__HOW TO COMPLETE THIS TASK__:
Restrict the output to the lines below starting at the one that contains "before: BROWN FLASHLIGHT" and ending at the one that contains "after: BLACK JAR", and restate them word for word, both ends included.

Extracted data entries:
━━━━━━━━

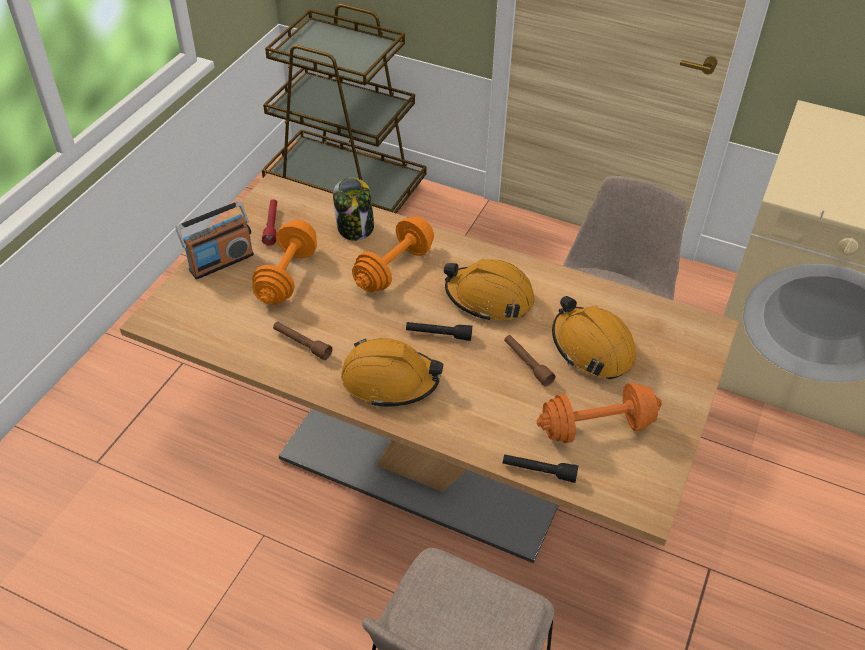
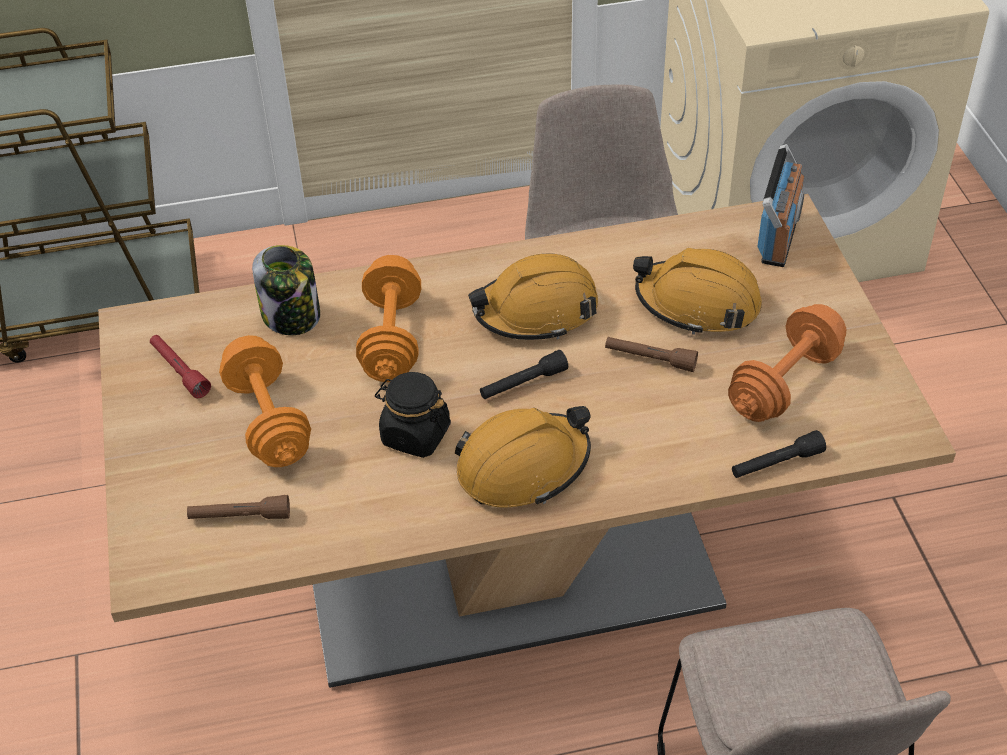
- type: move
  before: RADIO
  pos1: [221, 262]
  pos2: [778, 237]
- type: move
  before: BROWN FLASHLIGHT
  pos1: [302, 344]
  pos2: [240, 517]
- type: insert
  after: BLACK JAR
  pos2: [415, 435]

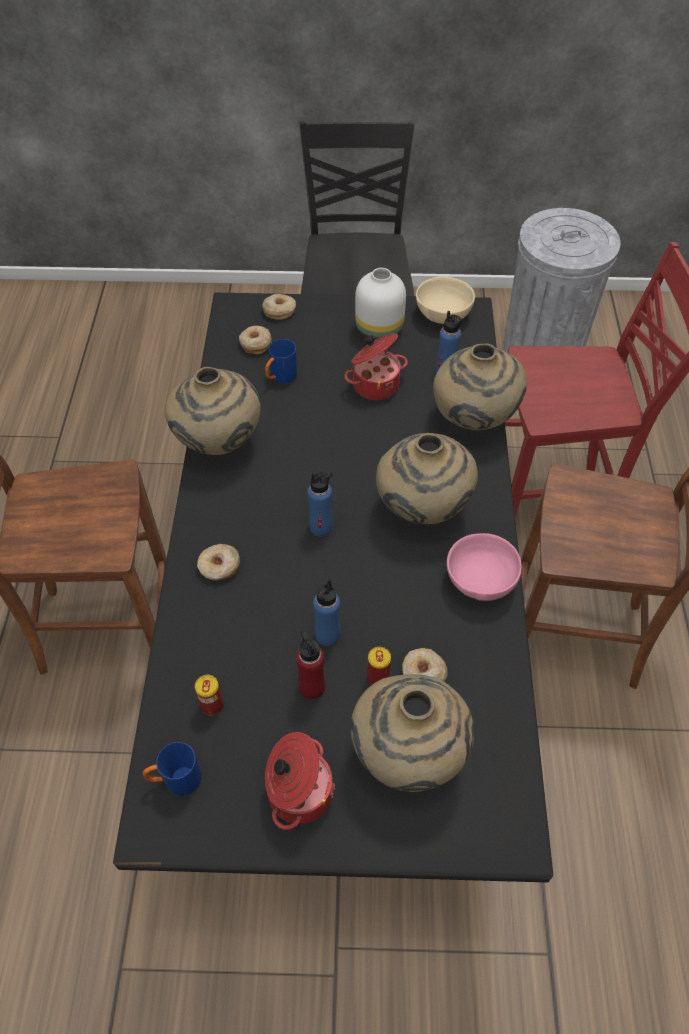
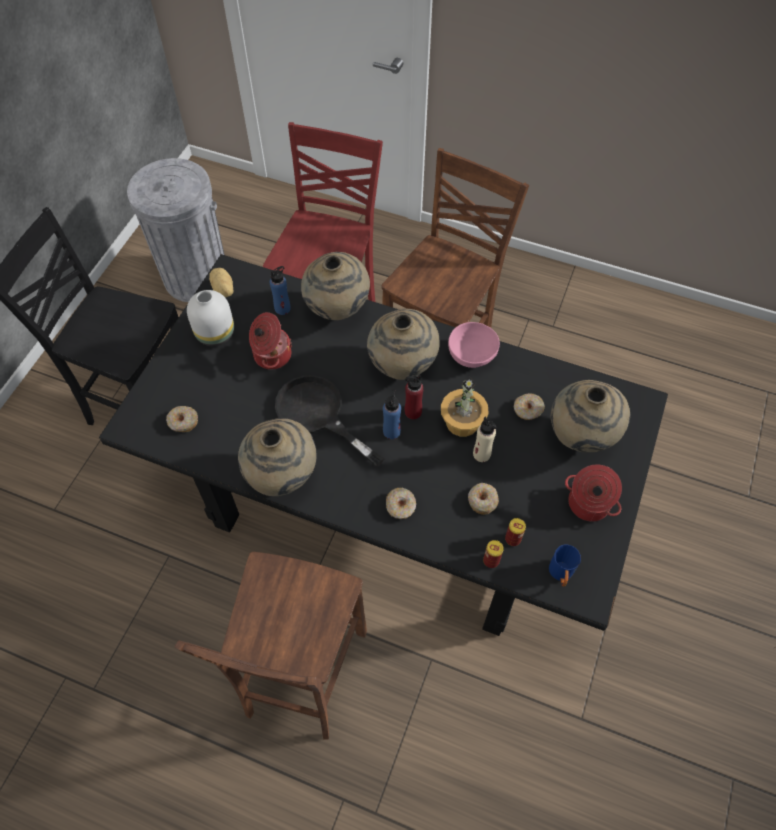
- type: move
  before: DONUT
  pos1: [279, 311]
  pos2: [482, 501]
- type: delete
  before: BLUE MUG
  pos1: [280, 378]
- type: move
  before: RED BOTTLE
  pos1: [312, 687]
  pos2: [413, 412]
- type: recolor
  before: BLUE BOTTLE
  after: BEIGE BOTTLE
  pos1: [327, 635]
  pos2: [481, 454]
- type: move
  before: CAN
  pos1: [378, 678]
  pos2: [491, 560]
- type: replace
  before: BEIGE BOWL
  after: POTATO
  pos1: [441, 315]
  pos2: [222, 290]
- type: insert
  after: BLACK FRYING PAN
  pos2: [318, 415]
- type: insert
  after: POTTED PLANT
  pos2: [463, 422]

━━━━━━━━

__EXPECTED ANSWER__:
  before: BROWN FLASHLIGHT
  pos1: [302, 344]
  pos2: [240, 517]
- type: insert
  after: BLACK JAR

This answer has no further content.